Only 18 and up. Following a new rule by parent company Condé Nast, Vogue has stopped using models under the age of 18 for editorial shoots. And in an article from its September issue that was published online last week, it is now calling on the entire fashion industry to follow suit. The move is also backed by Model Alliance, a model support group, and the CFDA.


School days. Numerous brands from Rihanna's Fenty Puma to Raf Simons are embracing the latest trend in the overall nostalgia wave: collegiate looks. The trend encompasses typical "Joe College" items such as varsity jackets as well as the use of actual licensed logos from schools such as Yale and Cal State Berkeley. And for brands such as Alma Mater, which holds licenses to produce clothing for 157 schools in the National Collegiate Athletic Association and just opened its first brick-and-mortar store, college merch is the bread and butter.
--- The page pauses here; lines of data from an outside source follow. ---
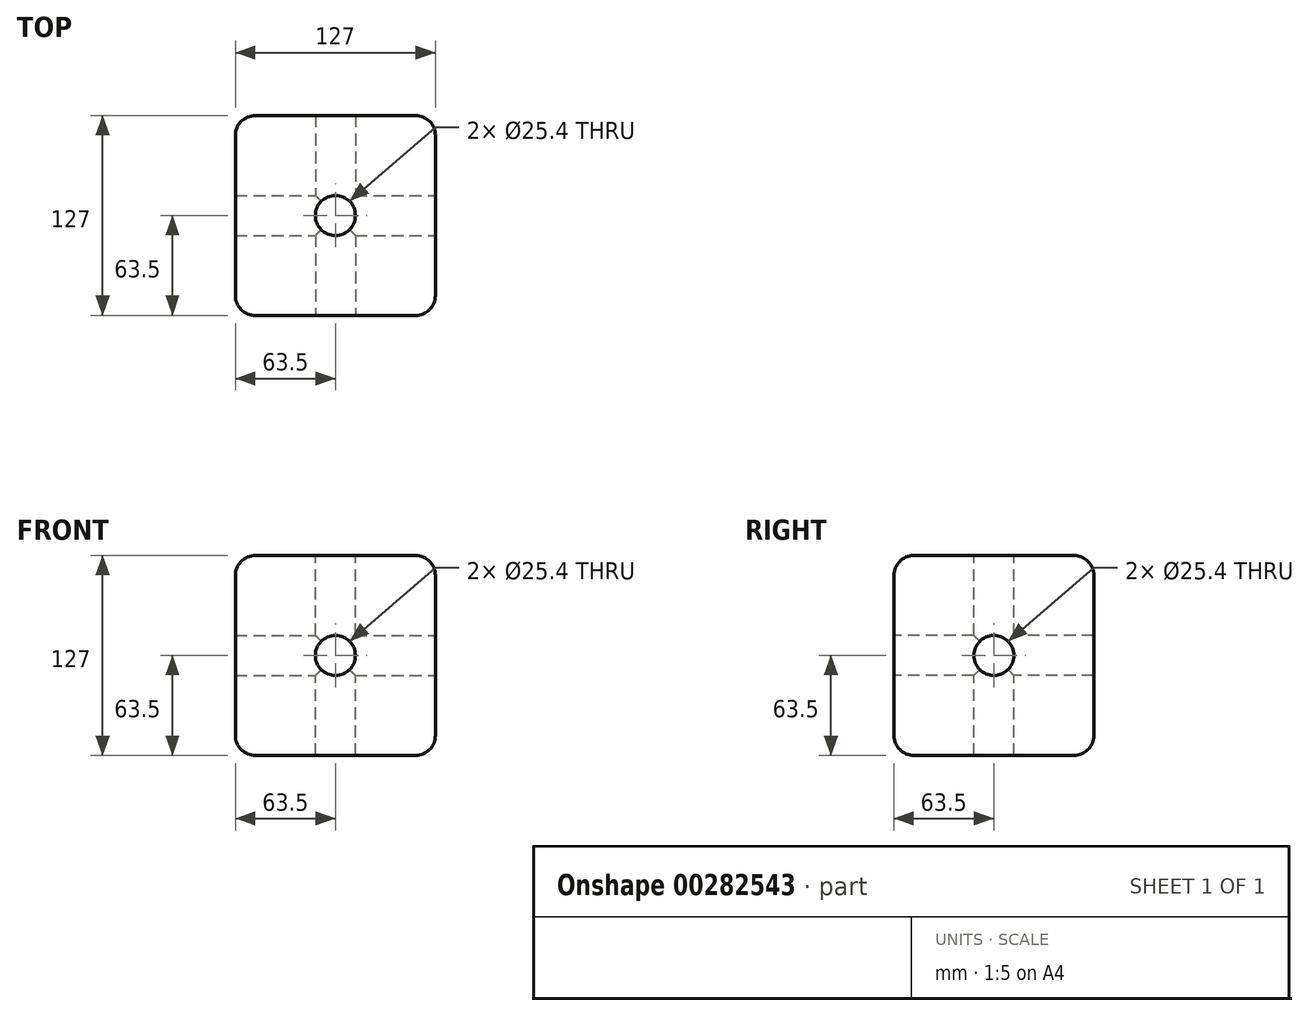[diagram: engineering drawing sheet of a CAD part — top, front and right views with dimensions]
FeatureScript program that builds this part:
annotation { "Feature Type Name" : "Feature", "Feature Type Description" : "" }
export const myFeature = defineFeature(function(context is Context, id is Id, definition is map)
    precondition{}
    {
        {
            var Q0;
            Q0=qCreatedBy(makeId("Top.planeOp"),FACE);
            var sketch = newSketch(context, id + "F0", { "sketchPlane" : qUnion([Q0])});
            skLineSegment(sketch, "E0.bottom", {"start": v(63.5, 63.5) * mm, "end": v(-63.5, 63.5) * mm});
            skLineSegment(sketch, "E0.top", {"start": v(63.5, -63.5) * mm, "end": v(-63.5, -63.5) * mm});
            skLineSegment(sketch, "E0.left", {"start": v(63.5, 63.5) * mm, "end": v(63.5, -63.5) * mm});
            skLineSegment(sketch, "E0.right", {"start": v(-63.5, 63.5) * mm, "end": v(-63.5, -63.5) * mm});
            skPoint(sketch, "E0.middle", {"position": v(0, 0) * mm});
            skSolve(sketch);
        }
        {
            var Q0;
            Q0=makeQuery(id+"F0.imprint","IMPRINT",FACE,{"disambiguationData":[TD([[makeQuery(id+"F0.imprint","IMPRINT",EDGE,{"derivedFrom":sQuery(id+"F0.wireOp",EDGE,"E0.bottom")}),1.0]])]});
            extrude(context, id + "F1", {"entities" : qUnion([Q0]), "depth" : 63.5 * mm});
        }
        {
            var Q0;
            Q0=makeQuery(id+"F1.opExtrude","CAP_FACE",FACE,{"disambiguationData":[OSD([sQuery(id+"F0.wireOp",EDGE,"E0.bottom"),sQuery(id+"F0.wireOp",EDGE,"E0.top"),sQuery(id+"F0.wireOp",EDGE,"E0.left"),sQuery(id+"F0.wireOp",EDGE,"E0.right")])],"isStart":true});
            var Q1;
            Q1=makeQuery(id+"F1.opExtrude","CAP_FACE",FACE,{"disambiguationData":[OSD([sQuery(id+"F0.wireOp",EDGE,"E0.bottom"),sQuery(id+"F0.wireOp",EDGE,"E0.top"),sQuery(id+"F0.wireOp",EDGE,"E0.left"),sQuery(id+"F0.wireOp",EDGE,"E0.right")])],"isStart":false});
            extrude(context, id + "F2", {"entities" : qUnion([Q0, Q1]), "operationType" : NewBodyOperationType.ADD, "depth" : 63.5 * mm});
        }
        {
            var Q0;
            Q0=makeQuery(id+"F1.opExtrude","CAP_EDGE",EDGE,{"disambiguationData":[OSD([sQuery(id+"F0.wireOp",EDGE,"E0.top")])],"isStart":false});
            var Q1;
            Q1=makeQuery(id+"F1.opExtrude","CAP_EDGE",EDGE,{"disambiguationData":[OSD([sQuery(id+"F0.wireOp",EDGE,"E0.right")])],"isStart":false});
            var Q2;
            {var subQ0=sQuery(id+"F0.wireOp",EDGE,"E0.right");var subQ1=sQuery(id+"F0.wireOp",EDGE,"E0.top");Q2=makeQuery(id+"F2.boolean.opBoolean","MERGE",EDGE,{"derivedFrom":[makeQuery(id+"F1.opExtrude","SWEPT_EDGE",EDGE,{"disambiguationData":[OSD([subQ1,subQ0])]}),makeQuery(id+"F2.opExtrude","SWEPT_EDGE",EDGE,{"disambiguationData":[OSD([subQ1,subQ0]),TDD([makeQuery(id+"F1.opExtrude","CAP_VERTEX",VERTEX,{"disambiguationData":[OSD([subQ1,subQ0])],"isStart":true})])]}),makeQuery(id+"F2.opExtrude","SWEPT_EDGE",EDGE,{"disambiguationData":[OSD([subQ1,subQ0]),TDD([makeQuery(id+"F1.opExtrude","CAP_VERTEX",VERTEX,{"disambiguationData":[OSD([subQ1,subQ0])],"isStart":false})])]})]});}
            var Q3;
            Q3=makeQuery(id+"F1.opExtrude","CAP_EDGE",EDGE,{"disambiguationData":[OSD([sQuery(id+"F0.wireOp",EDGE,"E0.bottom")])],"isStart":false});
            var Q4;
            Q4=makeQuery(id+"F1.opExtrude","CAP_EDGE",EDGE,{"disambiguationData":[OSD([sQuery(id+"F0.wireOp",EDGE,"E0.left")])],"isStart":false});
            var Q5;
            {var subQ0=sQuery(id+"F0.wireOp",EDGE,"E0.left");var subQ1=sQuery(id+"F0.wireOp",EDGE,"E0.bottom");Q5=makeQuery(id+"F2.boolean.opBoolean","MERGE",EDGE,{"derivedFrom":[makeQuery(id+"F1.opExtrude","SWEPT_EDGE",EDGE,{"disambiguationData":[OSD([subQ1,subQ0])]}),makeQuery(id+"F2.opExtrude","SWEPT_EDGE",EDGE,{"disambiguationData":[OSD([subQ1,subQ0]),TDD([makeQuery(id+"F1.opExtrude","CAP_VERTEX",VERTEX,{"disambiguationData":[OSD([subQ1,subQ0])],"isStart":true})])]}),makeQuery(id+"F2.opExtrude","SWEPT_EDGE",EDGE,{"disambiguationData":[OSD([subQ1,subQ0]),TDD([makeQuery(id+"F1.opExtrude","CAP_VERTEX",VERTEX,{"disambiguationData":[OSD([subQ1,subQ0])],"isStart":false})])]})]});}
            var Q6;
            {var subQ0=sQuery(id+"F0.wireOp",EDGE,"E0.left");var subQ1=sQuery(id+"F0.wireOp",EDGE,"E0.top");Q6=makeQuery(id+"F2.boolean.opBoolean","MERGE",EDGE,{"derivedFrom":[makeQuery(id+"F1.opExtrude","SWEPT_EDGE",EDGE,{"disambiguationData":[OSD([subQ1,subQ0])]}),makeQuery(id+"F2.opExtrude","SWEPT_EDGE",EDGE,{"disambiguationData":[OSD([subQ1,subQ0]),TDD([makeQuery(id+"F1.opExtrude","CAP_VERTEX",VERTEX,{"disambiguationData":[OSD([subQ1,subQ0])],"isStart":true})])]}),makeQuery(id+"F2.opExtrude","SWEPT_EDGE",EDGE,{"disambiguationData":[OSD([subQ1,subQ0]),TDD([makeQuery(id+"F1.opExtrude","CAP_VERTEX",VERTEX,{"disambiguationData":[OSD([subQ1,subQ0])],"isStart":false})])]})]});}
            var Q7;
            {var subQ0=sQuery(id+"F0.wireOp",EDGE,"E0.left");Q7=makeQuery(id+"F2.opExtrude","CAP_EDGE",EDGE,{"disambiguationData":[OSD([subQ0]),TDD([makeQuery(id+"F1.opExtrude","CAP_EDGE",EDGE,{"disambiguationData":[OSD([subQ0])],"isStart":true})])],"isStart":false});}
            var Q8;
            {var subQ0=sQuery(id+"F0.wireOp",EDGE,"E0.top");Q8=makeQuery(id+"F2.opExtrude","CAP_EDGE",EDGE,{"disambiguationData":[OSD([subQ0]),TDD([makeQuery(id+"F1.opExtrude","CAP_EDGE",EDGE,{"disambiguationData":[OSD([subQ0])],"isStart":true})])],"isStart":false});}
            var Q9;
            {var subQ0=sQuery(id+"F0.wireOp",EDGE,"E0.right");var subQ1=sQuery(id+"F0.wireOp",EDGE,"E0.bottom");Q9=makeQuery(id+"F2.boolean.opBoolean","MERGE",EDGE,{"derivedFrom":[makeQuery(id+"F1.opExtrude","SWEPT_EDGE",EDGE,{"disambiguationData":[OSD([subQ1,subQ0])]}),makeQuery(id+"F2.opExtrude","SWEPT_EDGE",EDGE,{"disambiguationData":[OSD([subQ1,subQ0]),TDD([makeQuery(id+"F1.opExtrude","CAP_VERTEX",VERTEX,{"disambiguationData":[OSD([subQ1,subQ0])],"isStart":true})])]}),makeQuery(id+"F2.opExtrude","SWEPT_EDGE",EDGE,{"disambiguationData":[OSD([subQ1,subQ0]),TDD([makeQuery(id+"F1.opExtrude","CAP_VERTEX",VERTEX,{"disambiguationData":[OSD([subQ1,subQ0])],"isStart":false})])]})]});}
            var Q10;
            {var subQ0=sQuery(id+"F0.wireOp",EDGE,"E0.bottom");Q10=makeQuery(id+"F2.opExtrude","CAP_EDGE",EDGE,{"disambiguationData":[OSD([subQ0]),TDD([makeQuery(id+"F1.opExtrude","CAP_EDGE",EDGE,{"disambiguationData":[OSD([subQ0])],"isStart":true})])],"isStart":false});}
            var Q11;
            {var subQ0=sQuery(id+"F0.wireOp",EDGE,"E0.right");Q11=makeQuery(id+"F2.opExtrude","CAP_EDGE",EDGE,{"disambiguationData":[OSD([subQ0]),TDD([makeQuery(id+"F1.opExtrude","CAP_EDGE",EDGE,{"disambiguationData":[OSD([subQ0])],"isStart":true})])],"isStart":false});}
            fillet(context, id + "F3", {"entities" : qUnion([Q0, Q1, Q2, Q3, Q4, Q5, Q6, Q7, Q8, Q9, Q10, Q11]), "radius" : 12.7 * mm, "tangentPropagation" : true, "allowEdgeOverflow" : false});
        }
        {
            var Q0;
            Q0=makeQuery(id+"F1.opExtrude","CAP_FACE",FACE,{"disambiguationData":[OSD([sQuery(id+"F0.wireOp",EDGE,"E0.bottom"),sQuery(id+"F0.wireOp",EDGE,"E0.top"),sQuery(id+"F0.wireOp",EDGE,"E0.left"),sQuery(id+"F0.wireOp",EDGE,"E0.right")])],"isStart":false});
            var sketch = newSketch(context, id + "F4", { "sketchPlane" : qUnion([Q0])});
            skCircle(sketch, "E1", {"center": v(0, 0) * mm, "radius": 12.7 * mm});
            skSolve(sketch);
        }
        {
            var Q0;
            Q0=makeQuery(id+"F4.imprint","IMPRINT",FACE,{"disambiguationData":[TD([[makeQuery(id+"F4.imprint","IMPRINT",EDGE,{"derivedFrom":sQuery(id+"F4.wireOp",EDGE,"E1")}),1.0]])]});
            extrude(context, id + "F5", {"entities" : qUnion([Q0]), "operationType" : NewBodyOperationType.REMOVE, "oppositeDirection" : true, "depth" : 127 * mm});
        }
        {
            var Q0;
            {var subQ0=sQuery(id+"F0.wireOp",EDGE,"E0.top");Q0=makeQuery(id+"F2.boolean.opBoolean","MERGE",FACE,{"derivedFrom":[makeQuery(id+"F1.opExtrude","SWEPT_FACE",FACE,{"disambiguationData":[OSD([subQ0])]}),makeQuery(id+"F2.opExtrude","SWEPT_FACE",FACE,{"disambiguationData":[OSD([subQ0]),TDD([makeQuery(id+"F1.opExtrude","CAP_EDGE",EDGE,{"disambiguationData":[OSD([subQ0])],"isStart":true})])]}),makeQuery(id+"F2.opExtrude","SWEPT_FACE",FACE,{"disambiguationData":[OSD([subQ0]),TDD([makeQuery(id+"F1.opExtrude","CAP_EDGE",EDGE,{"disambiguationData":[OSD([subQ0])],"isStart":false})])]})]});}
            var sketch = newSketch(context, id + "F6", { "sketchPlane" : qUnion([Q0])});
            skCircle(sketch, "E2", {"center": v(0, 0) * mm, "radius": 12.7 * mm});
            skSolve(sketch);
        }
        {
            var Q0;
            Q0=makeQuery(id+"F6.imprint","IMPRINT",FACE,{"disambiguationData":[TD([[makeQuery(id+"F6.imprint","IMPRINT",EDGE,{"derivedFrom":sQuery(id+"F6.wireOp",EDGE,"E2")}),1.0]])]});
            extrude(context, id + "F7", {"entities" : qUnion([Q0]), "operationType" : NewBodyOperationType.REMOVE, "oppositeDirection" : true, "depth" : 127 * mm});
        }
        {
            var Q0;
            {var subQ0=sQuery(id+"F0.wireOp",EDGE,"E0.left");Q0=makeQuery(id+"F2.boolean.opBoolean","MERGE",FACE,{"derivedFrom":[makeQuery(id+"F1.opExtrude","SWEPT_FACE",FACE,{"disambiguationData":[OSD([subQ0])]}),makeQuery(id+"F2.opExtrude","SWEPT_FACE",FACE,{"disambiguationData":[OSD([subQ0]),TDD([makeQuery(id+"F1.opExtrude","CAP_EDGE",EDGE,{"disambiguationData":[OSD([subQ0])],"isStart":true})])]}),makeQuery(id+"F2.opExtrude","SWEPT_FACE",FACE,{"disambiguationData":[OSD([subQ0]),TDD([makeQuery(id+"F1.opExtrude","CAP_EDGE",EDGE,{"disambiguationData":[OSD([subQ0])],"isStart":false})])]})]});}
            var sketch = newSketch(context, id + "F8", { "sketchPlane" : qUnion([Q0])});
            skCircle(sketch, "E3", {"center": v(0, 0) * mm, "radius": 12.7 * mm});
            skSolve(sketch);
        }
        {
            var Q0;
            Q0=makeQuery(id+"F8.imprint","IMPRINT",FACE,{"disambiguationData":[TD([[makeQuery(id+"F8.imprint","IMPRINT",EDGE,{"derivedFrom":sQuery(id+"F8.wireOp",EDGE,"E3")}),1.0]])]});
            extrude(context, id + "F9", {"entities" : qUnion([Q0]), "operationType" : NewBodyOperationType.REMOVE, "oppositeDirection" : true, "depth" : 381 * mm});
        }
    });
Dunkerton donation. Julian Dunkerton, the co-founder of the British streetwear brand Superdry and one of the richest men in Britain, has pledged £1 million to the People's Vote Campaign, a group that is pushing for a second referendum on Brexit. It is the second time this month that Dunkerton has made headlines as he married luxury clothing designer Jade Holland Cooper at a celebrity-studded wedding two weekends ago.

Blessed trinity. A new generation of British fashion designers is shaking things up both with provocative looks and new, modern approaches to doing business based on sustainable practices. Three of them – Matty Bovan, A Sai Ta and Zilara Findikoglu – are all 30 or younger and have just been dubbed (paywall) "London's New Fashion Iconoclasts" by T, The New York Times Style Magazine. They are also reflective of fashion's growing diversity. Ta is British-Asian while Findikoglu was raised Muslim in Turkey.